America's Democrats, under the inspirational leadership of President Barack Hussein Obama, have single handedly guaranteed that some 32 million additional Americans will become eligible for health insurance, beginning in 2014. Single handedly, Democrats have guaranteed that insurance companies no longer can deny coverage to children with pre-existing medical problems, a guarantee that will be extended to all adults in 2014. Single handedly, Democrats have guaranteed that the so-called "doughnut hole" in the Medicare prescription drug benefit will close.
Single handedly, Democrats have guaranteed that Medicaid will expand to cover incomes up to 133 percent of the national poverty level ($29,327). Single handedly, Democrats have guaranteed that, beginning in 2014, small businesses, the self-employed and the uninsured can select a plan from state insurance pools. Single handedly, the Democrats have pulled off the astounding feat of this increased coverage while reducing our federal deficit by $138 billion over the next decade.

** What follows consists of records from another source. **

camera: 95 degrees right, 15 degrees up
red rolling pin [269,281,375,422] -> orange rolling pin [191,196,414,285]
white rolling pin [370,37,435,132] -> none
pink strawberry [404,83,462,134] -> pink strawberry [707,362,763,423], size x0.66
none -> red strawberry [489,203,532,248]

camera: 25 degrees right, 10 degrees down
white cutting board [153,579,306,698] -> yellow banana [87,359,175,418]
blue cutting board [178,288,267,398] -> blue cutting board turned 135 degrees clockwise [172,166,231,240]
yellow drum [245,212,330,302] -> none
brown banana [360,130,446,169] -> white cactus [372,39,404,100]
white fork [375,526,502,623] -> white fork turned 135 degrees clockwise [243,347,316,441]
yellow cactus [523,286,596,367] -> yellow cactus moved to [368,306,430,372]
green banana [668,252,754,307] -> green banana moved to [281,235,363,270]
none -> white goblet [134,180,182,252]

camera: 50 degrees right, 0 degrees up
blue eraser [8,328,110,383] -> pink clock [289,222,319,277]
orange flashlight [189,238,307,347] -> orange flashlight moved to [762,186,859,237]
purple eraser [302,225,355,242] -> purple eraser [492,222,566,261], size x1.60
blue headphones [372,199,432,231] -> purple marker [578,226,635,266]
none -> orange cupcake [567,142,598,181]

Single handedly? Yes! President Obama will sign into law a Health-Care bill that failed to win even one supporting vote from the Republicans. As the history of the past decade has demonstrated, rather than help less fortunate Americans obtain health insurance, Republicans preferred to give their "yes" votes to legislation giving tax cuts to the rich and to resolutions supporting illegal, immoral wars of aggression, such as the one they heartily supported in Iraq. With no sense of shame, Republicans put forth a health-care plan that extended coverage to a mere 3 million Americans.
Republicans would have you believe that their objections to the new Health-Care law were matters of principled disagreement - too costly, too much government interference, et cetera. However, anyone inclined to believe such assertions should not only recall their support for the expensive war in Iraq and the budget busting tax cuts for the rich, but also the question raised repeatedly by Chris Matthews: If Republicans are, indeed, genuinely concerned about getting near universal health care right, why didn't they offer and pass health care reform, when they controlled the both houses of congress and the presidency? They had total control for most of 2001 to 2006.
Equally damaging to Republican assertions is recent reporting by the New York Times: "Before the health care fight, before the economic stimulus package, before President Obama even took office, Senator Mitch McConnell, the Republican minority leader, had a strategy for his party: use his extensive knowledge of Senate procedure to slow things down, take advantage of the difficulties Democrats would have in governing and deny Democrats any Republican support on big legislation." Applying that strategy to health care, Republican Senator Jim DeMint claimed: "If we're able to stop Obama on this, it will be his Waterloo." So much then, for Republicans' claims about principled disagreements.
Even worse than the behavior of congressional Republicans was the ugly, crude and obnoxious behavior exhibited by libertarians and "Tea baggers." We've all seen the raucous town hall meetings where the ignorance exhibited by health care opponents appeared to be directly related to their exaggerations, lies, hatred and racism. A word of warning: You might suspect you're "white trash," when you've resorted to calling civil rights icon, Rep. John Lewis, a "n-word." You also might be viewed as "white trash," if you've chosen to spit on an African-American congressman, simply because he plans to vote for health care.
The best book I've read about these ugly Americans is: America Right or Wrong by Anatol Lieven. Explaining the reasons for such ugliness, Lieven writes: "As a result of economic, cultural and demographic change, in America, the supremely victorious nation of the modern age, large numbers of Americans feel defeated". Over the years, the hatred generated by this sense of defeat and alienation has been extended to both domestic and foreign enemies."
The greatest recession since the Great Depression (caused by greedy Wall Street bankers), the election of an African-American President and his attempt to fulfill his promise to enact near universal health care -- which an irresponsible writer for Investor's Business Daily derided as "affirmative action on steroids" - have further exacerbated their sense of defeat and hatred.